You can use auto-scaling only with a Neptune DB cluster that already has one primary writer instance and at least one read-replica instance (see Amazon Neptune DB Clusters and Instances). Also, all read-replica instances in the cluster must be in an available state. If any read-replica is in a state other than available, Neptune auto-scaling does nothing until every read-replica in the cluster is available.

If you experience rapid changes in demand, consider using serverless instances. The serverless instances can scale vertically over short periods while auto-scaling scales horizontally over longer periods. This configuration provides optimal scalability because the serverless instances scale vertically while auto-scaling instantiates new read replicas to handle the workload beyond the maximum capacity of a single serverless instance. For more information about capacity scaling of Amazon Neptune Serverless, see Capacity scaling in a Neptune Serverless DB cluster.

If your scaling needs change at predictable times, you can schedule changes to the minimum instances, maximum instances, and thresholds to better handle those shifting needs. Remember to schedule scale-out events at least 15 minutes in advance to allow for those instances to come online when needed.

You manage your database configuration in Amazon Neptune by using parameters in a parameter group. Parameter groups act as a container for engine configuration values that are applied to one or more DB instances. When modifying cluster parameters in parameter groups, understand the difference between static and dynamic parameters, and how and when they are applied.

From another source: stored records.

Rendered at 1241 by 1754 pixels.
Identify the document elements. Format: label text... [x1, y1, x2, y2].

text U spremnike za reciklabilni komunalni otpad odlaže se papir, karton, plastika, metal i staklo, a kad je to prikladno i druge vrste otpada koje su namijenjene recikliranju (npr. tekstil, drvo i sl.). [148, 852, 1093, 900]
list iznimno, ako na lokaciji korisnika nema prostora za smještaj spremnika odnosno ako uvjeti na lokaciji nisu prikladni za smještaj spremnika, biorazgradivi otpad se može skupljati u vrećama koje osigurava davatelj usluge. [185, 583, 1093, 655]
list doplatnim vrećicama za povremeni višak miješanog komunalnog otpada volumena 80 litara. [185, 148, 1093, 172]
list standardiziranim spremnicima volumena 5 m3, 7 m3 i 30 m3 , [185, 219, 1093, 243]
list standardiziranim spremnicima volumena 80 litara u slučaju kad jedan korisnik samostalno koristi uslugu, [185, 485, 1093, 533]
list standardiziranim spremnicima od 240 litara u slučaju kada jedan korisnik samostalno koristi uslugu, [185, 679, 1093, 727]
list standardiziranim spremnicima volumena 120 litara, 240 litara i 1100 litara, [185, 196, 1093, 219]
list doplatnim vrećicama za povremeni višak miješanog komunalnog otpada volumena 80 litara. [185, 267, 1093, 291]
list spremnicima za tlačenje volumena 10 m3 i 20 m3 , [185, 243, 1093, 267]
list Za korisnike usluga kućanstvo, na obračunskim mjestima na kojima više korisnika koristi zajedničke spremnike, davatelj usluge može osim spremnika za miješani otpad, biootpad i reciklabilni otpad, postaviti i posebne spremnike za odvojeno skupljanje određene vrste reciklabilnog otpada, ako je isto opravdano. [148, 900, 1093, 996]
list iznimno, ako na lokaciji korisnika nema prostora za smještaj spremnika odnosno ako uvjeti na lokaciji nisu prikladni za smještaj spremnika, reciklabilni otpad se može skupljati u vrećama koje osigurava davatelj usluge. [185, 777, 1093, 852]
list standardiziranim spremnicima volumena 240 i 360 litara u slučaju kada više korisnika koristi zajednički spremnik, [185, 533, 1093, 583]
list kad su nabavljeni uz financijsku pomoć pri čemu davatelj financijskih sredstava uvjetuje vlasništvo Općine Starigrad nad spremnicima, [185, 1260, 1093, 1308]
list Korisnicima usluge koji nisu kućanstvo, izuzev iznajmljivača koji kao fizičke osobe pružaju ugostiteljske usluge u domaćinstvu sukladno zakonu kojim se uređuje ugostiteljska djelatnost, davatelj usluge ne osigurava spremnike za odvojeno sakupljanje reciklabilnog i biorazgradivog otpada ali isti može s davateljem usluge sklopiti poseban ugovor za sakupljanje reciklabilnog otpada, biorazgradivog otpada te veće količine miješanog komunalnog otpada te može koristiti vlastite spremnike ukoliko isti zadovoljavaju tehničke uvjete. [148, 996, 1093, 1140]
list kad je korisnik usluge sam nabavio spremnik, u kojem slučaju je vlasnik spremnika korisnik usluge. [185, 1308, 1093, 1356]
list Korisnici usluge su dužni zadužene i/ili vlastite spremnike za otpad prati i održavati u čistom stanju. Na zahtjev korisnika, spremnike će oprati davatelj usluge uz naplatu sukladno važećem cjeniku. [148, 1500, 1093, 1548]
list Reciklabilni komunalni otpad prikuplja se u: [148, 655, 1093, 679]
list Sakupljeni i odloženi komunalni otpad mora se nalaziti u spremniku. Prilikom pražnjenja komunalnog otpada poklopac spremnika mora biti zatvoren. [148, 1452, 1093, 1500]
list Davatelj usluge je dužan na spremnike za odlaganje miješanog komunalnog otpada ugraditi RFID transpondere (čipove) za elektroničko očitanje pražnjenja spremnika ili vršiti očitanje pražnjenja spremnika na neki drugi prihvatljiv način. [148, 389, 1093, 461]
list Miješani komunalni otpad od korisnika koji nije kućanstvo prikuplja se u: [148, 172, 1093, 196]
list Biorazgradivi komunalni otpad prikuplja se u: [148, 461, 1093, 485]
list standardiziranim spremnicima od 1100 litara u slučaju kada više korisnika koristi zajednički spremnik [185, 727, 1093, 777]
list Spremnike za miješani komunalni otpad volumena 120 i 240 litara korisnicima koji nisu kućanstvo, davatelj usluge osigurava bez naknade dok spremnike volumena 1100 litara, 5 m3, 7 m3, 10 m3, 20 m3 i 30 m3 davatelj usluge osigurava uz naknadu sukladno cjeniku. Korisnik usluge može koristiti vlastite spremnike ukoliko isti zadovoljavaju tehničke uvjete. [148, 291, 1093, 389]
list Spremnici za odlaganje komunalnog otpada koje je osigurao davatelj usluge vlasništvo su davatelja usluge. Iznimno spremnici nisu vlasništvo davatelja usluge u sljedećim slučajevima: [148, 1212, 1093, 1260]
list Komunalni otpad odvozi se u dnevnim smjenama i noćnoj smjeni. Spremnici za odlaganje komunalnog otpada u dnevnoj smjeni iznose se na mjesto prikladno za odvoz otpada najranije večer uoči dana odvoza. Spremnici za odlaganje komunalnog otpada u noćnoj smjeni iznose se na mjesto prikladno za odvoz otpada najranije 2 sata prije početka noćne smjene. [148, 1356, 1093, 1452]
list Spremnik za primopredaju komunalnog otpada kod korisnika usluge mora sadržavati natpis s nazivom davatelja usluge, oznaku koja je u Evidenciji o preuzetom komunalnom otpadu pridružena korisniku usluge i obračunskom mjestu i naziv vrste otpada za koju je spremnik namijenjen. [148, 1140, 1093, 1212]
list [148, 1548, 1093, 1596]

Use the status endpoint to see the current applied configuration.

Manage backups and failover events

Neptune backs up your cluster volume automatically, and it retains backed up data for the length of the backup retention period. Neptune backups are continuous and incremental so you can quickly restore to any point within the backup retention period. You can specify a 1–35 day backup retention period when you create or modify a DB cluster.

To retain a backup beyond the backup retention period, you can also take a snapshot of the data in your cluster volume. Storing snapshots incurs the standard storage charges for Neptune.

When you create an Amazon Neptune snapshot of a DB cluster, Neptune creates a storage volume snapshot of the cluster, backing up all its data, not just individual instances. You can later create a new DB cluster by restoring from this DB cluster snapshot. When you restore the DB cluster, you provide the name of the DB cluster snapshot to restore from, and then you provide a name for the new DB cluster that is created by the restore.

Test how your system responds to failover events. Use the Neptune API to force a failover event. Reboot with failover is beneficial when you want to simulate a failure of a DB instance for testing or for restore operations to the original Availability Zone after a failover occurs. For more information, see Configuring and managing a Multi-AZ deployment. When you reboot a DB writer instance, it fails over to the standby replica. Rebooting a Neptune replica does not initiate a failover.

Design your clients for reliability. Test their behavior during failover events. Implement retry logic in your client with exponential backoff logic. Code examples that implement this logic can be found in AWS Lambda function examples for Amazon Neptune.

Consider using AWS Backup if you have a common set of backup requirements you apply across multiple database engines.